We used to raise some cauliflower
and I used to tie the leaves up on each one so the white head would be covered
from the sun. The sun would cause it to
turn a dark color. We put it in crates
and shipped it on the train. Father told
me if I saw a big white worm on any of the heads before I tied them I should
knock them off but I wasn’t about to touch them things. I used to tie them right inside and let them
keep on eating their way to Market.
I used to go out in the hay field at
night with a glass jar and catch fire flies.
Sometimes I caught seventy to seventy-five of them. Then I’d find a dark place and dump them all
out at once and watch them light up the place enough so I would almost see my
hands.
I used to have fun with the old
rooster we used to have. He was a mean
one. He would chase any one and fly on
to their backs. I used to let him chase
me. I’d run towards the house or barn
and just as he’d jump and fly at me I’d jump to one side and watch him slam
into the building. A couple of times I
thought he’d broken his neck because h fell to the ground and flopped around a
while. I though he was kind of stupid
because he never did stop doing it until one day he landed on the back of my
Father’s neck and we had chicken for dinner the next day. What a mistake he made that time and I lost
my fun too.
We had to cut and split a lot of
fence parts every spring to replace the bad ones. I used to hold the wedges and drive the
staples while my Father stretched the wire tight with the hammer. I was glad we didn’t have any rail
fences. We had a lot of stonewalls and
that’s where we put the stones that we picked off the fields. Boy, I never see so many jobs as was on a
farm.
One summer three or four of the
farmers went together and bought a second hand threshing machine so we could
all use it to thresh the grains we grew like wheat, oats, barley and buck
wheat. It would be fed to the cows,
horses, pigs, chickens or whatever animals the farmers had. I used to watch them try to move the threshing
machine around. It was so big and heavy
they had to hitch the second team of horses ahead of the first one to pull
it. Sometimes the other men would get
hold of the wheels and try to help turn them.

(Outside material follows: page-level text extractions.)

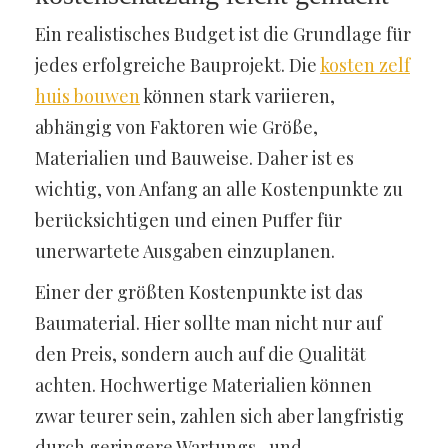
Ein realistisches Budget ist die Grundlage für
jedes erfolgreiche Bauprojekt. Die
kosten zelf
huis bouwen
können stark variieren,
abhängig von Faktoren wie Größe,
Materialien und Bauweise. Daher ist es
wichtig, von Anfang an alle Kostenpunkte zu
berücksichtigen und einen Puffer für
unerwartete Ausgaben einzuplanen.
Einer der größten Kostenpunkte ist das
Baumaterial. Hier sollte man nicht nur auf
den Preis, sondern auch auf die Qualität
achten. Hochwertige Materialien können
zwar teurer sein, zahlen sich aber langfristig
durch geringere Wartungs- und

I used to try to help but I was too small and not strong enough. I got caught on the wheel one time and went
half way around. Boy, did I holler for
them to stop. One of the men got me
loose and straightened out. Then they
wouldn’t let me help any more. They told
me to grow up first before I died.
We had to cut the corn by hand. It was hard work to chuck it up until we
could take the ears off and husk it and put it in the corncrib for fall and
winter. I used to take about six ears
and go sit down, start shelling it, and I’d soon have all the chickens around
me, then the ducks, and three geese.
There used to be two squirrels but they’d come only so close. I had to toss it a few feet to them. They used to fill their cheeks then take it
some where to hide it then come back for more.
I used to use it to catch the horses when they were out to pasture. I’d hold it out and they’d come to me. The coons liked to get in the cornfield too
and Father showed me how to make a box trap to catch them. They were good to eat. I used to get a lot of groundhogs that way
and rabbits too. Always had some kind of
meat through the summer then had the beef and pork during the winter when we
could keep it frozen. The squirrels and
groundhogs were always chewing their way out of my box traps if they were in
too long before I got to go back to them.